### TASK TO COMPLETE
What lines in the records below include the word "Москва"? Return each one.

╭─ RECORDS FOR THIS EXERCISE

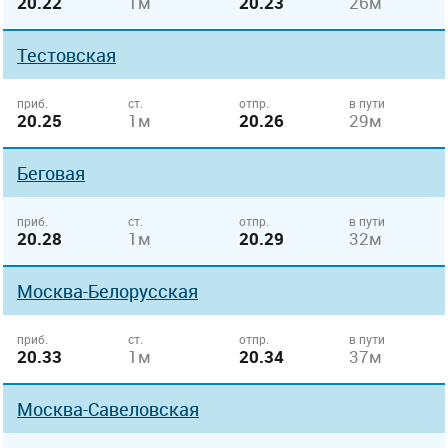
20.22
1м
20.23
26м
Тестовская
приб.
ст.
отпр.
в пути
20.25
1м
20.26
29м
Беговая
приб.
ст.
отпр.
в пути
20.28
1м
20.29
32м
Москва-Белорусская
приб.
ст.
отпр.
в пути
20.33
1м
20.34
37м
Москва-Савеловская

╰─

### WORKED SOLUTION
Москва-Белорусская
Москва-Савеловская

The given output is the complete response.